### Task requirements
Write the data out again exactly, with every picture removed.

........

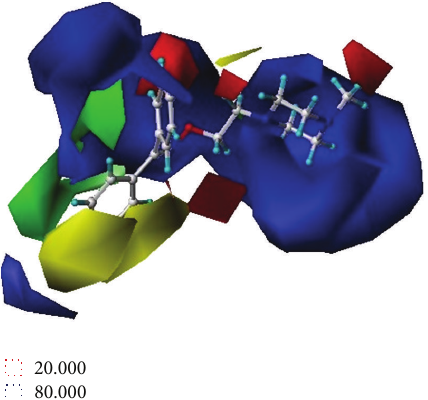
Figure 2: CoMFA contour map for Oryza sativa .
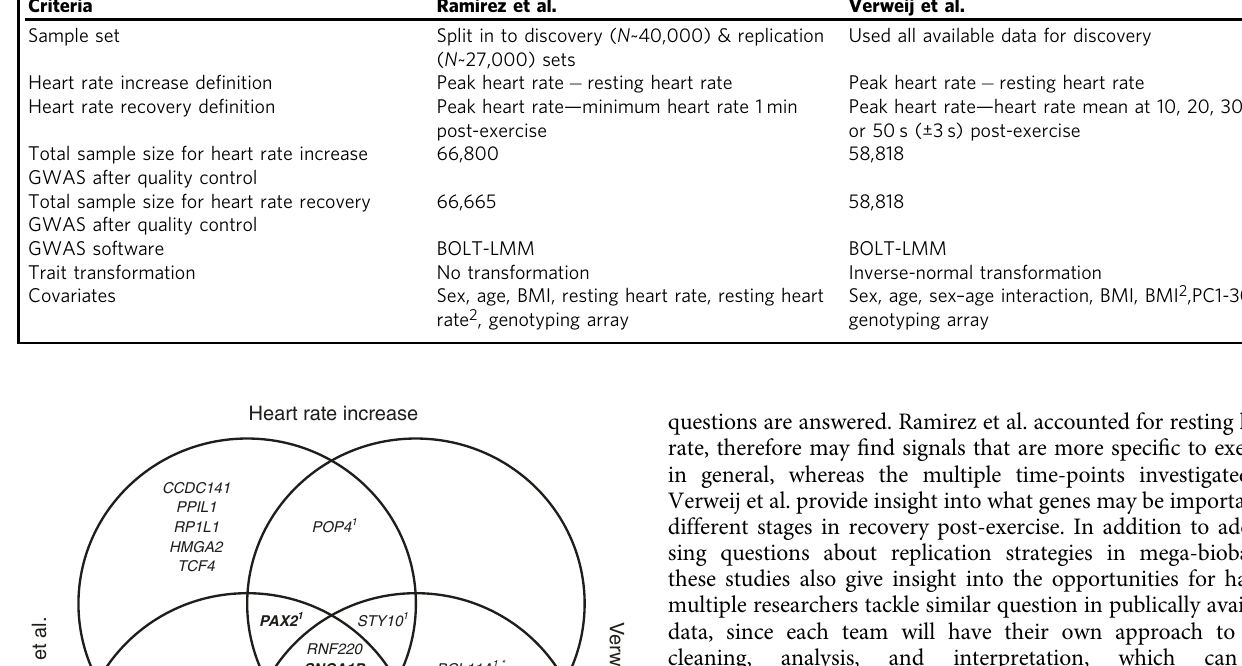
Table 1 Methodology comparison between Ramirez et al. and Verweij et al. for genetic analysis of heart rate increase and recovery in response to exercise in UK Biobank. Ramirez et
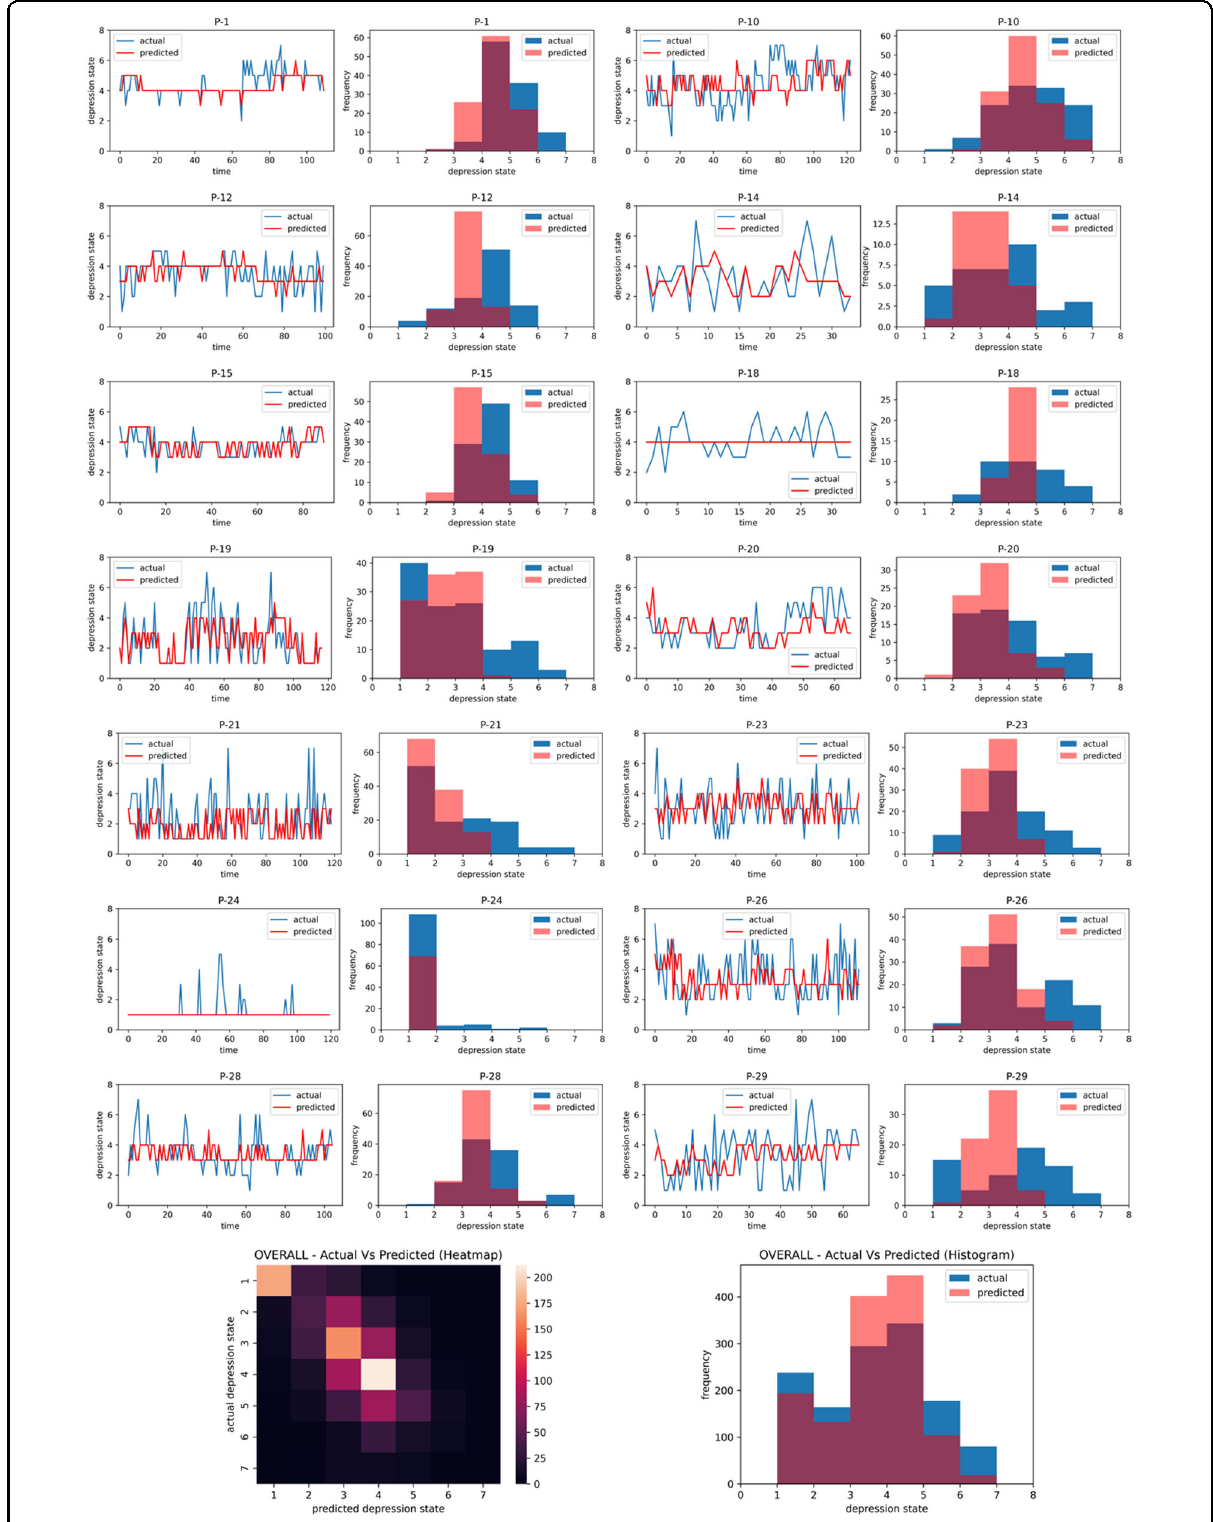
Fig. 2 Comparisons of actual depression states as self-reported by participants vs. their predicted depression states obtained from the personalized ML pipeline with fourfold CV. Actual and predicted value comparisons are shown over time with each EMA serving as one time- step, and also compared as per their histogram distributions. The bottom row plots show the heatmap and histogram comparisons for actual vs. predicted values across all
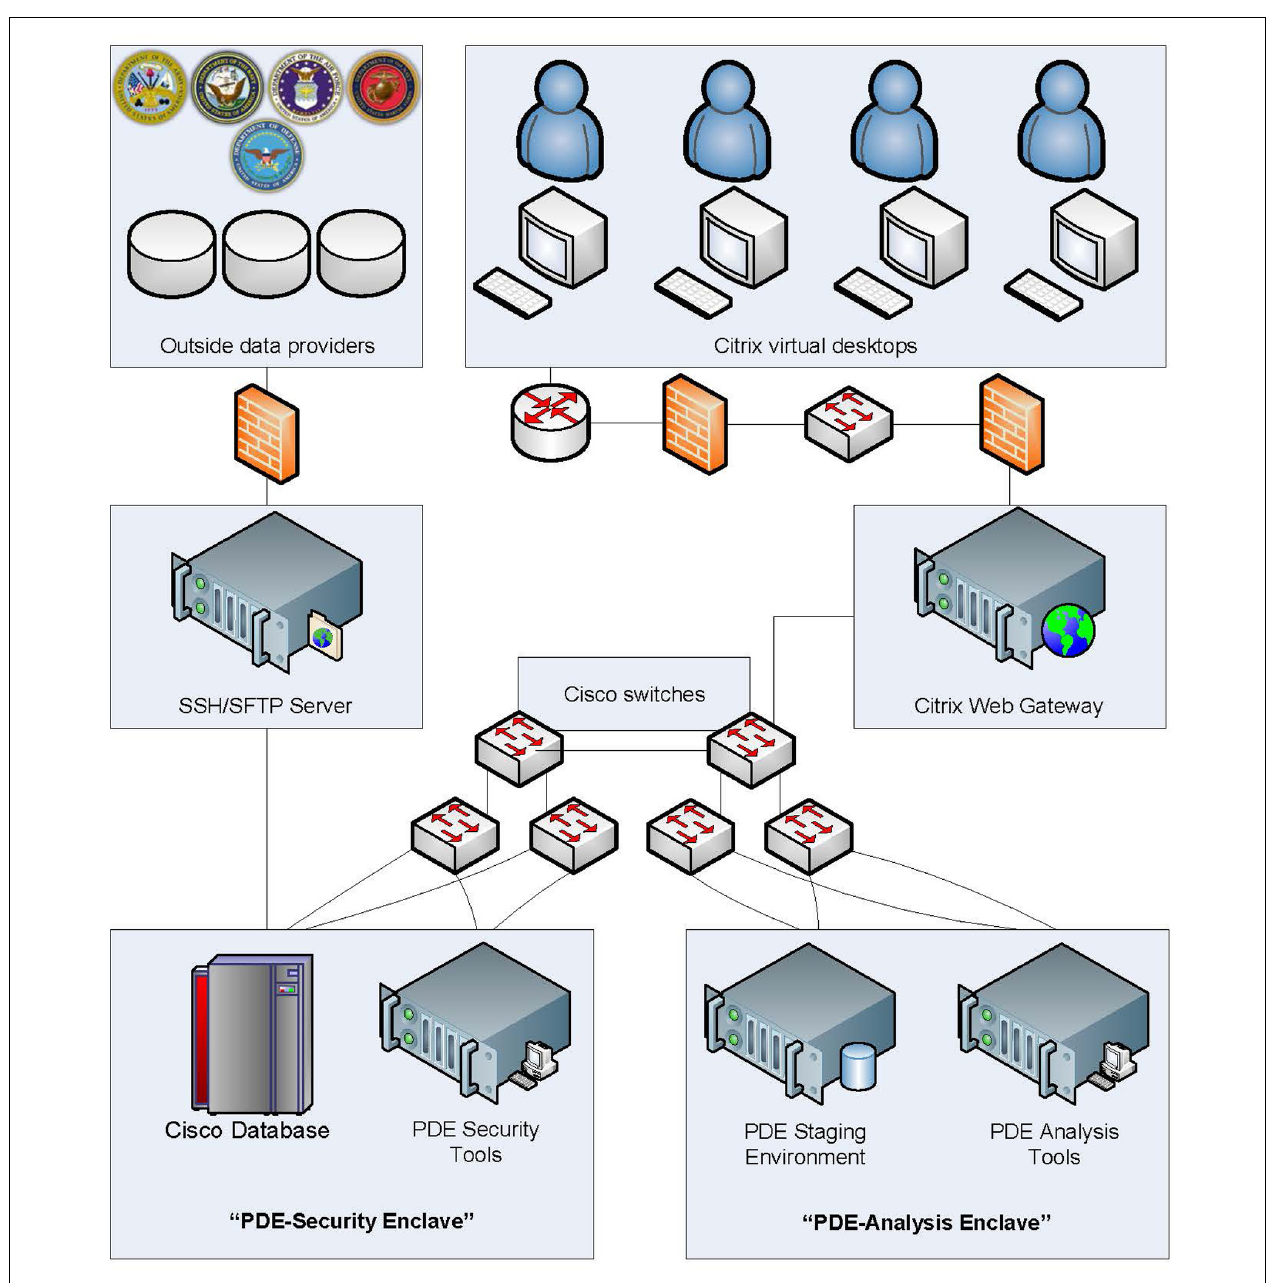
FIGURE 1 | PDE system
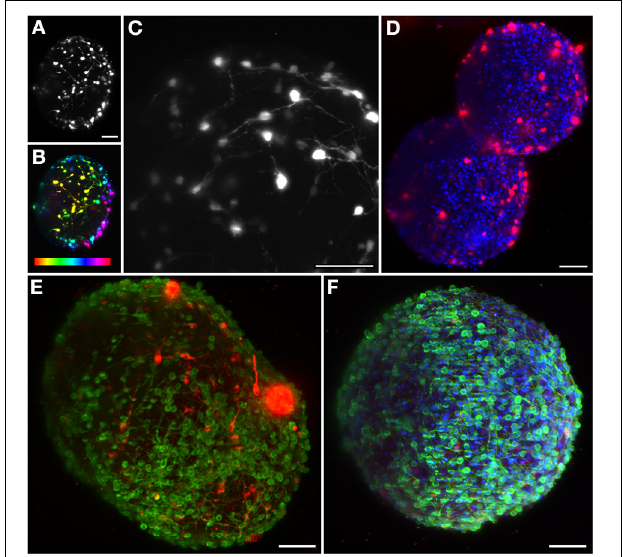
FIGURE 2 | Maximum intensity projection of different neural aggregates imaged using light sheet microscopy. (A) Differentiated hmNPC neural aggregates expressing GFP transgene. (B) Same neural aggregate with depth lookup table. Red indicates 0 μ m and purple 270 μ m. (C) Transduced differentiated neural aggregate expressing GFP transgene; Objective: 60 × . (D) Two differentiated neural aggregates with dopaminergic marker TH and TO-PRO-3 in the nuclei. (E) Differentiated neural aggregate with dopaminergic marker TH and bIII-tubulin was used as neuronal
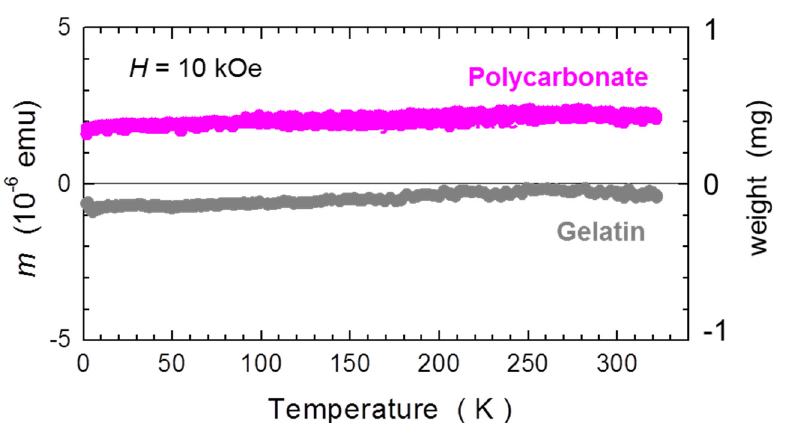
Figure 10. Temperature dependence of the magnetic moment m sensed at the location of the bottom of the central capsule for two exemplary capsule compensational sample holders assembled from gelatin (grey) and polycarbonate (magenta) capsules. Magnetic data are normalized between themselves and related to a standard mass of a 30 mg capsule. Note the complete lack of the strong low temperature upturn of m , the characteristic feature for single capsules (Figure 2).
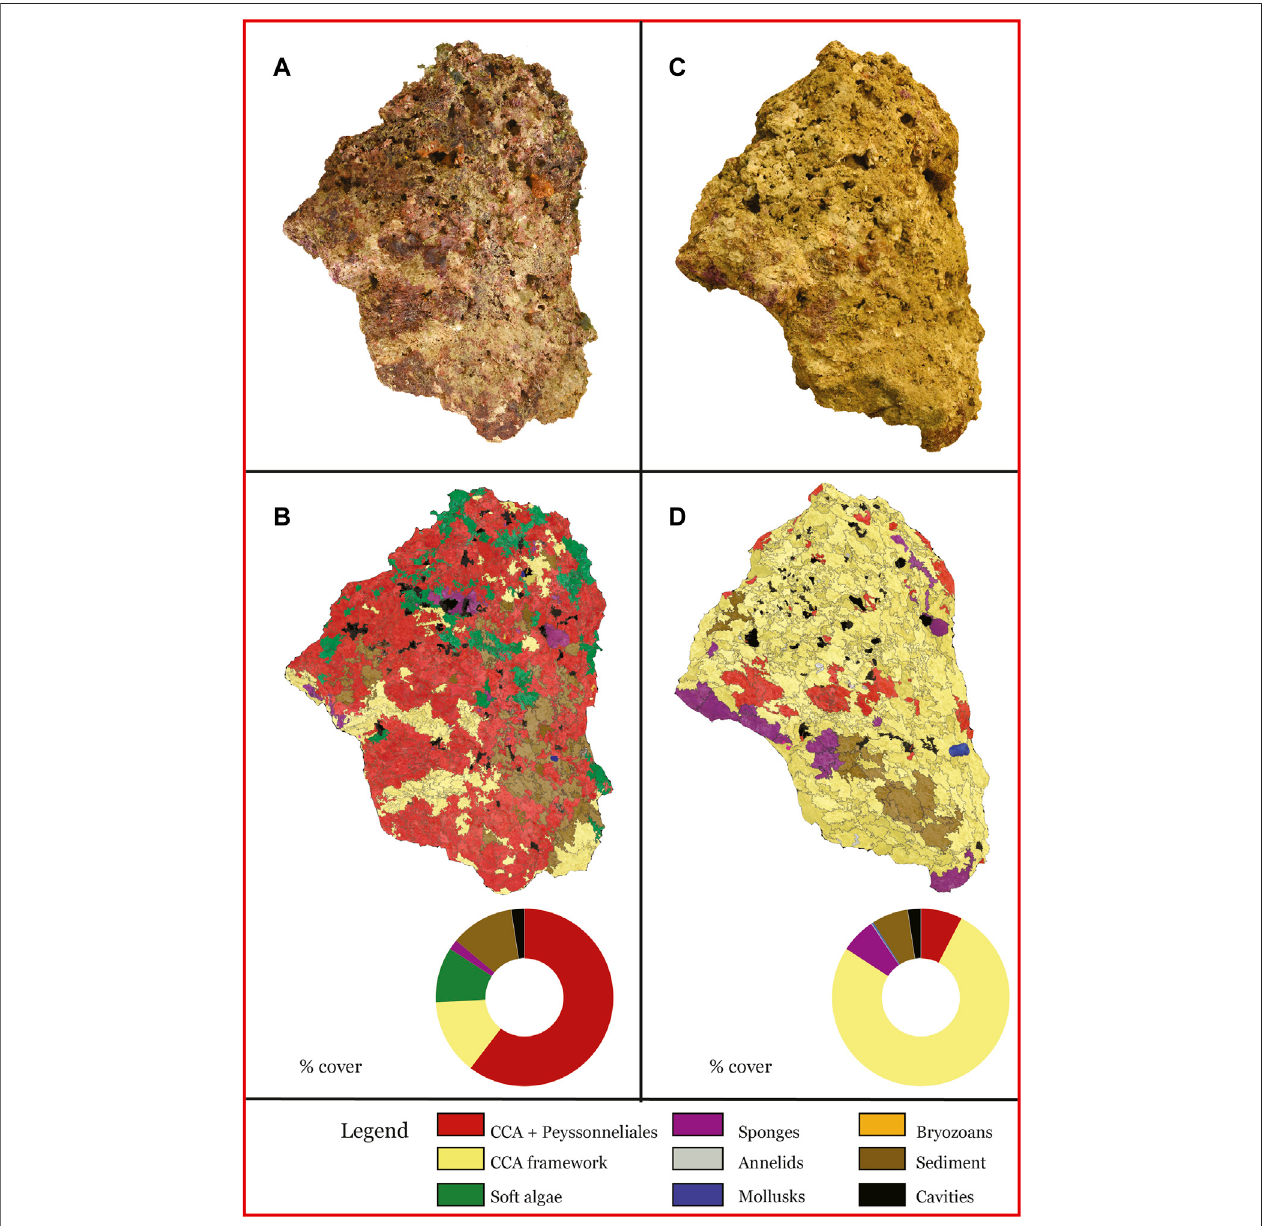
FIGURE 3 | East side of the sample CBR2_3_7c, pictured (A,C) and fragmented (B,D) . (A) Original east side; (B) results of the fragmentation of the east side with the ring chart of covers; (C) east side after the canopy removal; (D) results of the fragmentation of the east side after the canopy removal with the ring chart of covers. Among the 12 categories indicated in the Methods, only the ones actually detected have been reported in the legend.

........

### Solved exercise
Figure 2: CoMFA contour map for Oryza sativa .
Table 1 Methodology comparison between Ramirez et al. and Verweij et al. for genetic analysis of heart rate increase and recovery in response to exercise in UK Biobank. Ramirez et
Fig. 2 Comparisons of actual depression states as self-reported by participants vs. their predicted depression states obtained from the personalized ML pipeline with fourfold CV. Actual and predicted value comparisons are shown over time with each EMA serving as one time- step, and also compared as per their histogram distributions. The bottom row plots show the heatmap and histogram comparisons for actual vs. predicted values across all
FIGURE 1 | PDE system
FIGURE 2 | Maximum intensity projection of different neural aggregates imaged using light sheet microscopy. (A) Differentiated hmNPC neural aggregates expressing GFP transgene. (B) Same neural aggregate with depth lookup table. Red indicates 0 μ m and purple 270 μ m. (C) Transduced differentiated neural aggregate expressing GFP transgene; Objective: 60 × . (D) Two differentiated neural aggregates with dopaminergic marker TH and TO-PRO-3 in the nuclei. (E) Differentiated neural aggregate with dopaminergic marker TH and bIII-tubulin was used as neuronal
Figure 10. Temperature dependence of the magnetic moment m sensed at the location of the bottom of the central capsule for two exemplary capsule compensational sample holders assembled from gelatin (grey) and polycarbonate (magenta) capsules. Magnetic data are normalized between themselves and related to a standard mass of a 30 mg capsule. Note the complete lack of the strong low temperature upturn of m , the characteristic feature for single capsules (Figure 2).
FIGURE 3 | East side of the sample CBR2_3_7c, pictured (A,C) and fragmented (B,D) . (A) Original east side; (B) results of the fragmentation of the east side with the ring chart of covers; (C) east side after the canopy removal; (D) results of the fragmentation of the east side after the canopy removal with the ring chart of covers. Among the 12 categories indicated in the Methods, only the ones actually detected have been reported in the legend.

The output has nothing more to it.